For new connections, the above behavior is straightforward, but what if we just “unplug” one of our TMG machines? What happens to existing connections served by this box? No other node will be aware of the state of these connections, so essentially they will simply fail.
This is exactly what happens if you just all of a sudden patch and reboot one of your TMG nodes.
How can we circumvent this? Is there any workaround?
In general, NLB supports what is called “drain mode”.
When your “drainstop” a node, NLB will still serve existing connections owned by that node but it won’t accept new connections. New connections will be handled by the other available nodes in the array.
With that, If you are intentionally taking a node offline then you can use drainsstopping to service all the active connections before you take the node offline for patching.
Therefore, when patching a particular TMG node, Ideally you will :
1. drain the node, wait until the session count drops to zero (sessions tab)

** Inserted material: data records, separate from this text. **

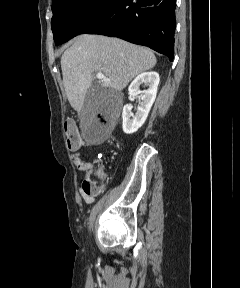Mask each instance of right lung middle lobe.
<instances>
[{
	"label": "right lung middle lobe",
	"instance_id": "dd1d6c3e",
	"mask_svg": "<svg viewBox=\"0 0 240 288\" xmlns=\"http://www.w3.org/2000/svg\"><path fill=\"white\" fill-rule=\"evenodd\" d=\"M112 0H53L51 20L55 44L80 34Z\"/></svg>",
	"mask_w": 240,
	"mask_h": 288
}]
</instances>
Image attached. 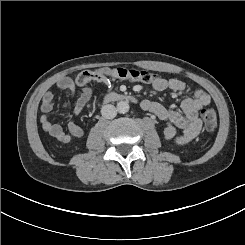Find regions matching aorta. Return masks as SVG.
<instances>
[{
    "label": "aorta",
    "instance_id": "aorta-1",
    "mask_svg": "<svg viewBox=\"0 0 245 245\" xmlns=\"http://www.w3.org/2000/svg\"><path fill=\"white\" fill-rule=\"evenodd\" d=\"M130 109L129 103L127 101H120L117 104V110L119 113H127Z\"/></svg>",
    "mask_w": 245,
    "mask_h": 245
}]
</instances>
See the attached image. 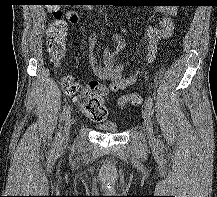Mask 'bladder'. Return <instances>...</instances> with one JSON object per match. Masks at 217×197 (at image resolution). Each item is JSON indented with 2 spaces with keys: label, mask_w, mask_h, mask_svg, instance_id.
Listing matches in <instances>:
<instances>
[{
  "label": "bladder",
  "mask_w": 217,
  "mask_h": 197,
  "mask_svg": "<svg viewBox=\"0 0 217 197\" xmlns=\"http://www.w3.org/2000/svg\"><path fill=\"white\" fill-rule=\"evenodd\" d=\"M95 127L99 130H102L108 133H116L119 131L118 124L114 122L96 124Z\"/></svg>",
  "instance_id": "31cf9c89"
}]
</instances>
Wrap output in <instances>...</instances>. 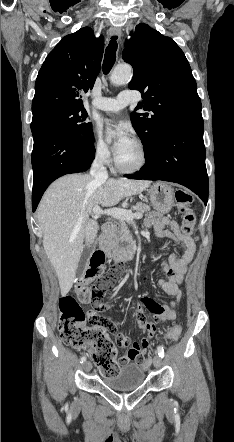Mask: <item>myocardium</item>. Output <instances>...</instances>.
Returning <instances> with one entry per match:
<instances>
[{"label": "myocardium", "mask_w": 234, "mask_h": 442, "mask_svg": "<svg viewBox=\"0 0 234 442\" xmlns=\"http://www.w3.org/2000/svg\"><path fill=\"white\" fill-rule=\"evenodd\" d=\"M134 143L137 146L139 154H140L139 162L132 167H124L119 163L117 157H115L114 165H115L116 169L121 173L132 174V173L139 172L140 170H142L145 167V165L147 163L148 153H147V149H146L145 145L138 139H135Z\"/></svg>", "instance_id": "myocardium-1"}]
</instances>
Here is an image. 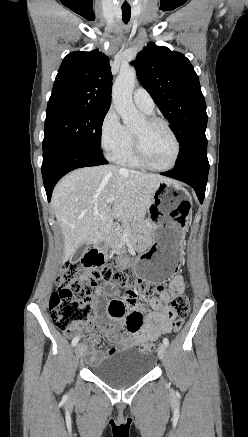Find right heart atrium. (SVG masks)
Listing matches in <instances>:
<instances>
[{
	"label": "right heart atrium",
	"mask_w": 248,
	"mask_h": 437,
	"mask_svg": "<svg viewBox=\"0 0 248 437\" xmlns=\"http://www.w3.org/2000/svg\"><path fill=\"white\" fill-rule=\"evenodd\" d=\"M129 132L122 125L119 115L110 108L104 115L100 125V144L105 154L116 159L128 146Z\"/></svg>",
	"instance_id": "right-heart-atrium-1"
}]
</instances>
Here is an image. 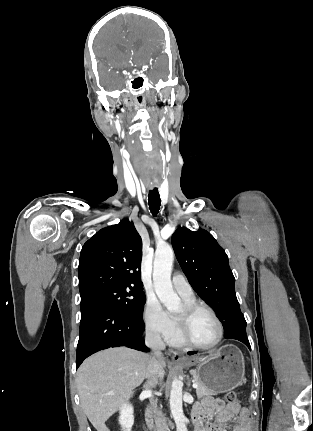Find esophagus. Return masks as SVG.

2. suspend it (so that NLB won’t be automatically started on next reboot)
3. patch the node
4. make sure the system operates properly with the patch
5. start NLB again to make the node join the array again
Here is a screenshot of the NLB options available in the TMG Management console:
Reference:
http://technet.microsoft.com/en-us/library/cc725691.aspx
Authors
Balint Toth
Support Escalation Engineer
Microsoft CSS Forefront Edge Team
Technical Reviewer
Eric Detoc
Escalation Engineer
Microsoft CSS Forefront Edge Team
Comments
Anonymous
January 01, 2003
quick Information, when you drain-stop the NLB on a TMG Server and reboot the server or restart the Firewall Service afterwards, the NLB will be automatically started again.Anonymous
November 16, 2011
The described procedure doesn't work out! when draining and stoping, TGM will disconnect ipsec s2s tunnel and will not reconnect on remaining node. additionally sessions NEVER drop to 0 !!! I tried draining over one week and -besides the TMG own connections - there were still other old and NEW!! sessions.Anonymous
April 18, 2012
Drainstopping is stil the best method for intentionally taking an NLB node out of service; however, I have noticed that with persistent TCP connections (such as from Outlook Anywhere / ActiveSync clients), the node will never completely drain. The idea is to allow all non-persistent connections to drain off (which should not take very long), and then you can stop the NLB completely. Persistent connections will be cut off, but those clients should attempt to re-establish, and will end up on the other active NLB nodes.Anonymous
October 28, 2013
Thats why you should set the NLB service to suspend before you reboot the server. Like the article say, reboot the server and verify that everything looks ok (in eventvwr etc) and after this start the service.